Short task :: Can you retype the entries below word for word, starting from the very beginning and going on through the line that contains "The clock reads 9h01"?

[Data entries]

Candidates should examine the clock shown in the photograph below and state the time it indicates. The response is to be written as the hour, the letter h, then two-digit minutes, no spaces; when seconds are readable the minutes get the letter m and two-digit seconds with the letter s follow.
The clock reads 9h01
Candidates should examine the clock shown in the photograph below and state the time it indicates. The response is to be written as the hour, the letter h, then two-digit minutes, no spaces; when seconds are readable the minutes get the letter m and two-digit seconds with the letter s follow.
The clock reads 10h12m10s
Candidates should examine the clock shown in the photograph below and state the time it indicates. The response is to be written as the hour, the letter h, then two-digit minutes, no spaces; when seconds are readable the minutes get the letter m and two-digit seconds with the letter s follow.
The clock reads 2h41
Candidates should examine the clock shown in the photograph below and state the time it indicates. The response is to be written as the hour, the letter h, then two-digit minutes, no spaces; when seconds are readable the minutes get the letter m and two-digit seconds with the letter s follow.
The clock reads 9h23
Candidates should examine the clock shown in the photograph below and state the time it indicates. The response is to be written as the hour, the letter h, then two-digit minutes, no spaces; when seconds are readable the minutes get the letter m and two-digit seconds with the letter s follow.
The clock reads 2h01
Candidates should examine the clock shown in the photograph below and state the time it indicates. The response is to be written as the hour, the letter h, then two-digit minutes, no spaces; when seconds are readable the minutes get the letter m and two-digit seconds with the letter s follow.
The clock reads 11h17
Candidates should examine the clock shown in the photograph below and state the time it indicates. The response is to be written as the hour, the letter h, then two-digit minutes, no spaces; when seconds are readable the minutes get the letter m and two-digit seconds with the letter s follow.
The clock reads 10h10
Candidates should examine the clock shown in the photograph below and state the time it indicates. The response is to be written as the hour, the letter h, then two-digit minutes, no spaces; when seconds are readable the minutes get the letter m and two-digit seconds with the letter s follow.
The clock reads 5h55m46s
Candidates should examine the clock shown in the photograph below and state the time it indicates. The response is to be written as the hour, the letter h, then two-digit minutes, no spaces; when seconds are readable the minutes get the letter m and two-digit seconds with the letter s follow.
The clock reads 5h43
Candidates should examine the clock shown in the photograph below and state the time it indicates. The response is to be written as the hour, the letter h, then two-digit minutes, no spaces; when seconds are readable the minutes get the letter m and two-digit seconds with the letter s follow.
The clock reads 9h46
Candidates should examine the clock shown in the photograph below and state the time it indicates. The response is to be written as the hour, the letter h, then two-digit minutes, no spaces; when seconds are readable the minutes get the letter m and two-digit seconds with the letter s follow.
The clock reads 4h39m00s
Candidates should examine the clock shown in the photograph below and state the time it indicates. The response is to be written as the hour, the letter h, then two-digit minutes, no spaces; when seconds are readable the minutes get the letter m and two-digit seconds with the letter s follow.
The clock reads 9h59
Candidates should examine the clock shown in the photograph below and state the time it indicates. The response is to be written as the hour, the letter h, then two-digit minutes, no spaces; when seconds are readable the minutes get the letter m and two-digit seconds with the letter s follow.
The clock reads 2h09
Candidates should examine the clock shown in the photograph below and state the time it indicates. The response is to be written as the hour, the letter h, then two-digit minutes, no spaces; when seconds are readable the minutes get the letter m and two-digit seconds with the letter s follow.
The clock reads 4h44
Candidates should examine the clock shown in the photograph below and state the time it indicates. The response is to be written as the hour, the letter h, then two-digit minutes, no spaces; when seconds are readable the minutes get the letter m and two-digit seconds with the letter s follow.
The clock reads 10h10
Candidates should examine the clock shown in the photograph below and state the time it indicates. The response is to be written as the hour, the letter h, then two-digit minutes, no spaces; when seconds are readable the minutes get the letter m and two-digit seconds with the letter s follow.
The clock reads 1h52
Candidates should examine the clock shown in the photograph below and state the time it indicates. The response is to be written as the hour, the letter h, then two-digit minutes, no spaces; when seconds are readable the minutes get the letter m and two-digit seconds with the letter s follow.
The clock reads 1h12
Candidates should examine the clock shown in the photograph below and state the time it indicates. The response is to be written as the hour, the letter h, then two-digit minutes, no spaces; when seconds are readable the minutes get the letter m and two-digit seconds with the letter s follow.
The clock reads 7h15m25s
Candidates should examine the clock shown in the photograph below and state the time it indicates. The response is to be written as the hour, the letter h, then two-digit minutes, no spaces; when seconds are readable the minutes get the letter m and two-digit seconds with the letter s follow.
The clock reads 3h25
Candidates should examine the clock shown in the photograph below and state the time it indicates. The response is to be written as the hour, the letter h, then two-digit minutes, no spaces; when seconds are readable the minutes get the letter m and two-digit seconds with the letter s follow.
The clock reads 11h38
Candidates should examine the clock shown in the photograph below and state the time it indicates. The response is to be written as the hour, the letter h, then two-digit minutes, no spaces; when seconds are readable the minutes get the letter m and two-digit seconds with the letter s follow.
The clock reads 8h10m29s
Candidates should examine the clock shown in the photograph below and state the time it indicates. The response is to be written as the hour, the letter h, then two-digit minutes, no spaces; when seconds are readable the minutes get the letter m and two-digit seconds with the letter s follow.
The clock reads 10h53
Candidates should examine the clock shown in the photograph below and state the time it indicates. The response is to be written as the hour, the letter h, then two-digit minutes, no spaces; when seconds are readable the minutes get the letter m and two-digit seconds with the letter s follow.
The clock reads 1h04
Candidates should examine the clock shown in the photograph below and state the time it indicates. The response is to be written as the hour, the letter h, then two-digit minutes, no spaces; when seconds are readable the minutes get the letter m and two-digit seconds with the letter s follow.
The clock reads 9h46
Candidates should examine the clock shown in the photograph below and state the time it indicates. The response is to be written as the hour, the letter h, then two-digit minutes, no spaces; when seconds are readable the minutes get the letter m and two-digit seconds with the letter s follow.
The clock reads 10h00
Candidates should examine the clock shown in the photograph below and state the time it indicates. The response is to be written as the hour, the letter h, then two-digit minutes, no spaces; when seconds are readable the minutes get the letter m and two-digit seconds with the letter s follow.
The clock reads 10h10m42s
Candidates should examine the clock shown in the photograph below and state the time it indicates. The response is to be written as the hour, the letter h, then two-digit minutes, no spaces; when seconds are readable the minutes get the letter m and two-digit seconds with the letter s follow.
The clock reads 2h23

Written answer ::
Candidates should examine the clock shown in the photograph below and state the time it indicates. The response is to be written as the hour, the letter h, then two-digit minutes, no spaces; when seconds are readable the minutes get the letter m and two-digit seconds with the letter s follow.
The clock reads 9h01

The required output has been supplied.